See “The Pangenome: Are Individual Reference Genomes Dead?”

They created consensus genomes using the 1,000 Genome Project Database, which contains more than 2,500 genomes in 26 subpopulations and grouped into five superpopulations. They tested how GRCh38 and each consensus genome performed during transcriptomics using STAR to see if improving the input reference genome would improve gene expression analysis.

As with DNA analysis, the data obtained during RNA sequencing is provided in chunks called reads. To determine where these pieces of the genome came from, researchers often map these readings to a reference genome, a process known as mapping, or alignment. Then they can count how much messenger RNA there is for each gene to quantify gene activity.

As a basis, Gillis and his colleagues first matched the measured values ​​of an individual to their own genome and measured the gene expression. They then did the same using the reference and consensus genomes and compared the results to the baseline, quantifying the differences or the degree of error between them.

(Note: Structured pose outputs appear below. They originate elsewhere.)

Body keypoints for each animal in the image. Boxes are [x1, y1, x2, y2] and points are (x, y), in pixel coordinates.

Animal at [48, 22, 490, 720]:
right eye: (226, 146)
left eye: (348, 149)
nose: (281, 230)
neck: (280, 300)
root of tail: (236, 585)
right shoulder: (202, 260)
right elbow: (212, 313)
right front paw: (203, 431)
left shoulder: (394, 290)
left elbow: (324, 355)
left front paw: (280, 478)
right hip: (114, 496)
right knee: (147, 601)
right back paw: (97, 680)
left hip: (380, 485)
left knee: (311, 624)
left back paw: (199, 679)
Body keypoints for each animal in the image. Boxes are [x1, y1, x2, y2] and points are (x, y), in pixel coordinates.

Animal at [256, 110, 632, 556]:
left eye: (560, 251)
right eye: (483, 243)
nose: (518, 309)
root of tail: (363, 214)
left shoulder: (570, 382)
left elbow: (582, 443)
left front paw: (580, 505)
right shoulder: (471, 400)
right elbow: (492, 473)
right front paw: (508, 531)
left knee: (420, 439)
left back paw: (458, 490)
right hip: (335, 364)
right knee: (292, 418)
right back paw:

They found that although the inaccuracies the reference genome creates during alignment and gene expression measurements are small, according to Gillis, the consensus genomes had even fewer errors. In particular in comparison to the reference genome, the consensus genomes showed an improvement in the mapping error rate from around 9 percent to around 4 percent. And since errors in mapping lead to errors in enumerating messenger RNA, the reference also created errors in measuring gene expression in almost six times as many genes as consensus.

“While an absolute two to three factor reduction sounds like an impressive difference, the reality is that it goes from what I would say exceptionally good to slightly above the exceptionally good,” says Gillis. “And that should be a relief, because we’ve been doing science with reference for a long time. If we found this to be a life changing difference, it would be worrying. “

Gillis and his team also found that the population-specific genomes had only a marginal improvement in error reduction beyond the general consensus, a maximum difference of about 1 percent. This suggests that RNA sequencing analysis may not require having dedicated references for each population.

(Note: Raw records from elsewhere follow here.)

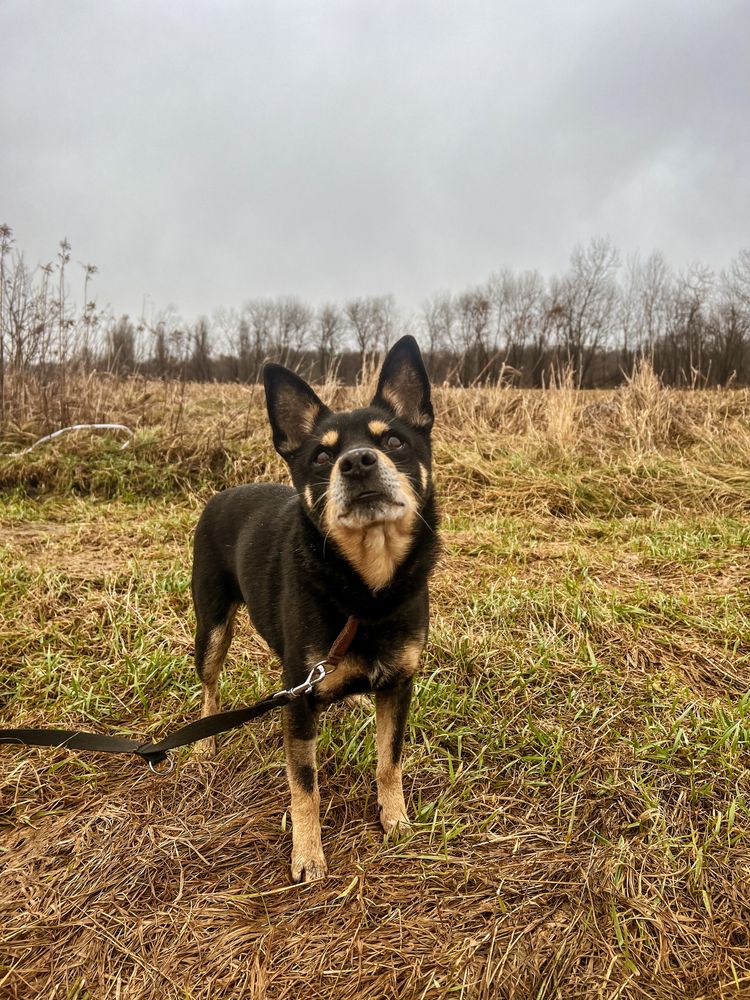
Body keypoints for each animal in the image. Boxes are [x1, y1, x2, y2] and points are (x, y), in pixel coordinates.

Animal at [191, 336, 440, 884]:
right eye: (323, 455)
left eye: (394, 442)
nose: (358, 462)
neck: (365, 592)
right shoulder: (300, 701)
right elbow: (304, 785)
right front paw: (307, 853)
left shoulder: (398, 684)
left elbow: (388, 761)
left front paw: (395, 820)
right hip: (212, 627)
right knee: (210, 684)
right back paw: (202, 744)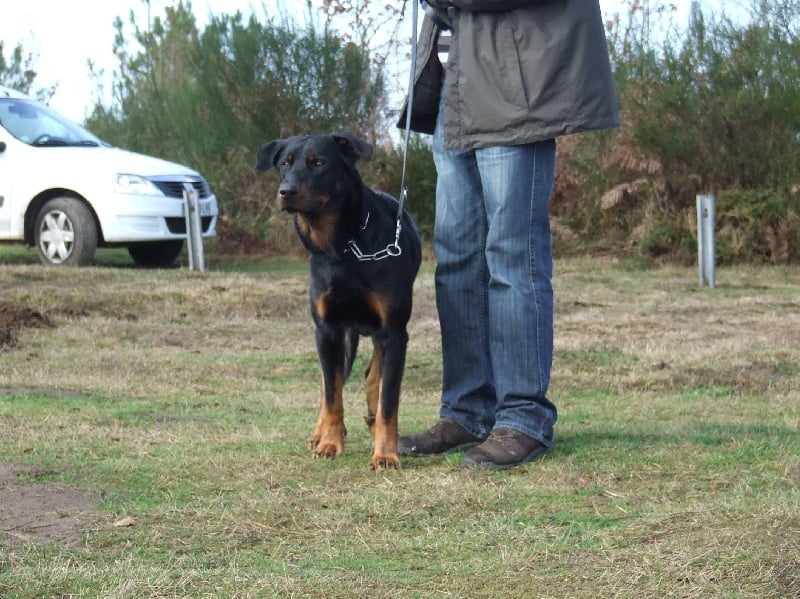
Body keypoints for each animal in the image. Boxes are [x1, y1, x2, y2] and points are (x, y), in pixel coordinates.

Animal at [256, 134, 422, 472]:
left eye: (318, 163)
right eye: (284, 163)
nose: (286, 191)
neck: (344, 248)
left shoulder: (394, 332)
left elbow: (388, 399)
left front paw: (386, 454)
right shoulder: (328, 329)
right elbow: (332, 393)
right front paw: (330, 442)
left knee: (373, 377)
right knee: (329, 382)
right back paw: (319, 434)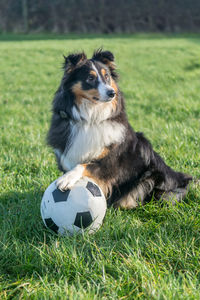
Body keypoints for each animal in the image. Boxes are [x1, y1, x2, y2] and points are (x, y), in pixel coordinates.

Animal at [47, 49, 192, 209]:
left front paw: (67, 178)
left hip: (150, 175)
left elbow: (85, 165)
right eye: (90, 78)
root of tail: (179, 178)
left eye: (107, 77)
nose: (112, 93)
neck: (91, 118)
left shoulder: (111, 162)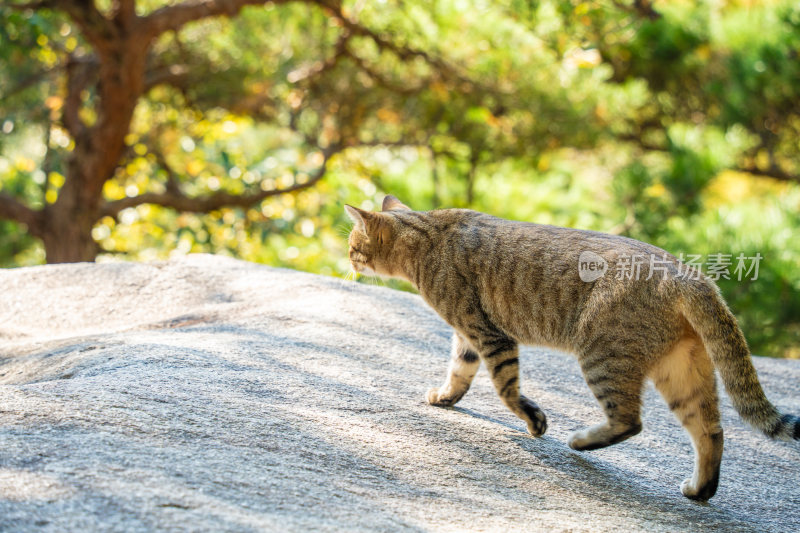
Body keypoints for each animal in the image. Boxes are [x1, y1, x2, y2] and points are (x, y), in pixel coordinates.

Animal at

This is good news for Elizabeth Atkinson of Massachusetts General Hospital and the Broad Institute of MIT and Harvard, who are studying mixed populations whose most recent lineage comes from multiple sources. She says that not only would population-specific genomes make it difficult to compare individuals with multiple ancestors, but assigning people to these groups is also challenging.

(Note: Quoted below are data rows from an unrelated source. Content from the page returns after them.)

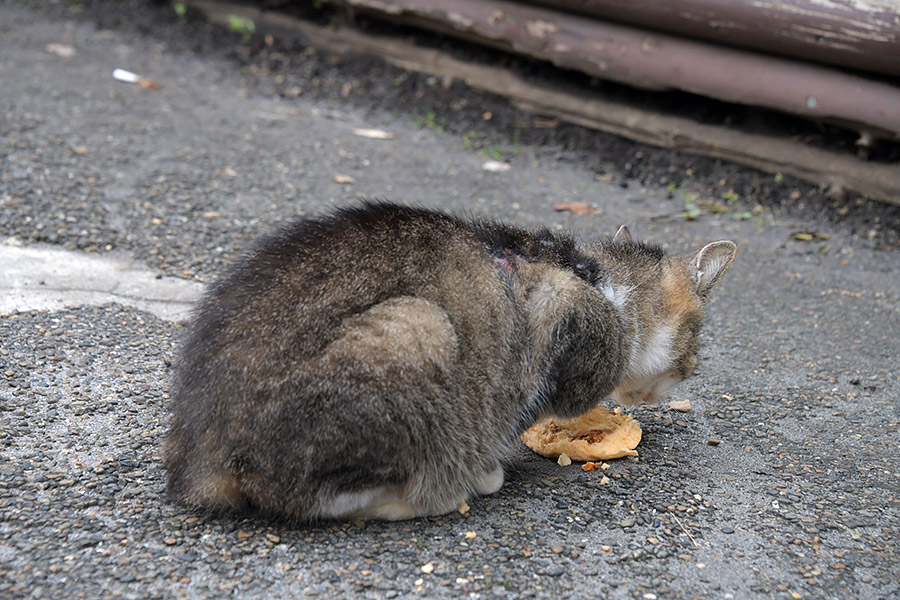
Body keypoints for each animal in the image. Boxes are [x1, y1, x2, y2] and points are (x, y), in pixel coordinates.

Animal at [163, 203, 740, 520]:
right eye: (698, 335)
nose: (689, 372)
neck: (600, 280)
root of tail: (199, 460)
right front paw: (488, 468)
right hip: (417, 330)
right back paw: (441, 491)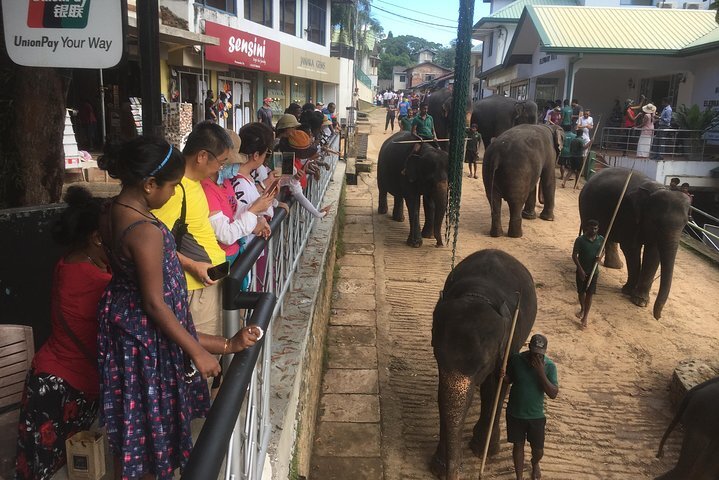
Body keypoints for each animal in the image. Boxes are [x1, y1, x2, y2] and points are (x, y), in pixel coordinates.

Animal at [430, 249, 536, 478]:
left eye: (483, 366)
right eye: (437, 355)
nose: (453, 473)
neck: (477, 295)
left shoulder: (509, 343)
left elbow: (496, 386)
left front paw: (483, 451)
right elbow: (442, 394)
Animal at [576, 167, 688, 320]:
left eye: (686, 224)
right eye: (656, 222)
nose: (658, 317)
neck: (656, 189)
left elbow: (653, 253)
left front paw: (640, 302)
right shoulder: (627, 214)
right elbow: (631, 248)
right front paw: (629, 292)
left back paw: (615, 266)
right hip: (586, 208)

“If you have someone of mixed race, which race do you choose for the population consensus genome?” says Atkinson. “The population is getting more and more mixed over time, so it makes sense to me if the pan types [consensus] Option seems to work effectively too [as the population-specific consensus]This would bypass some of those wrinkles when comparing populations and deciding how to even map people to their correct population. “

Although Gillis believes other researchers could replicate these consensus genomes relatively quickly, he and his colleagues have developed software that they can use to build their own consensus and perform RNA sequencing. The programs are free, open source, and available on GitHub.



Source link

Posted in Science

Leave a Comment

JUDAH

Welcome to Judah , We`re dedicated to providing you the very best of service and products. We hop you enjoy our service and our products as much as we enjoy offering them. Donations

Explore

Subscribe



©Copyright 2021 by JUDAH

Thanks for visiting get comfortable with the space, consider donating all donations big or small entitle you to a free gift with free shipping.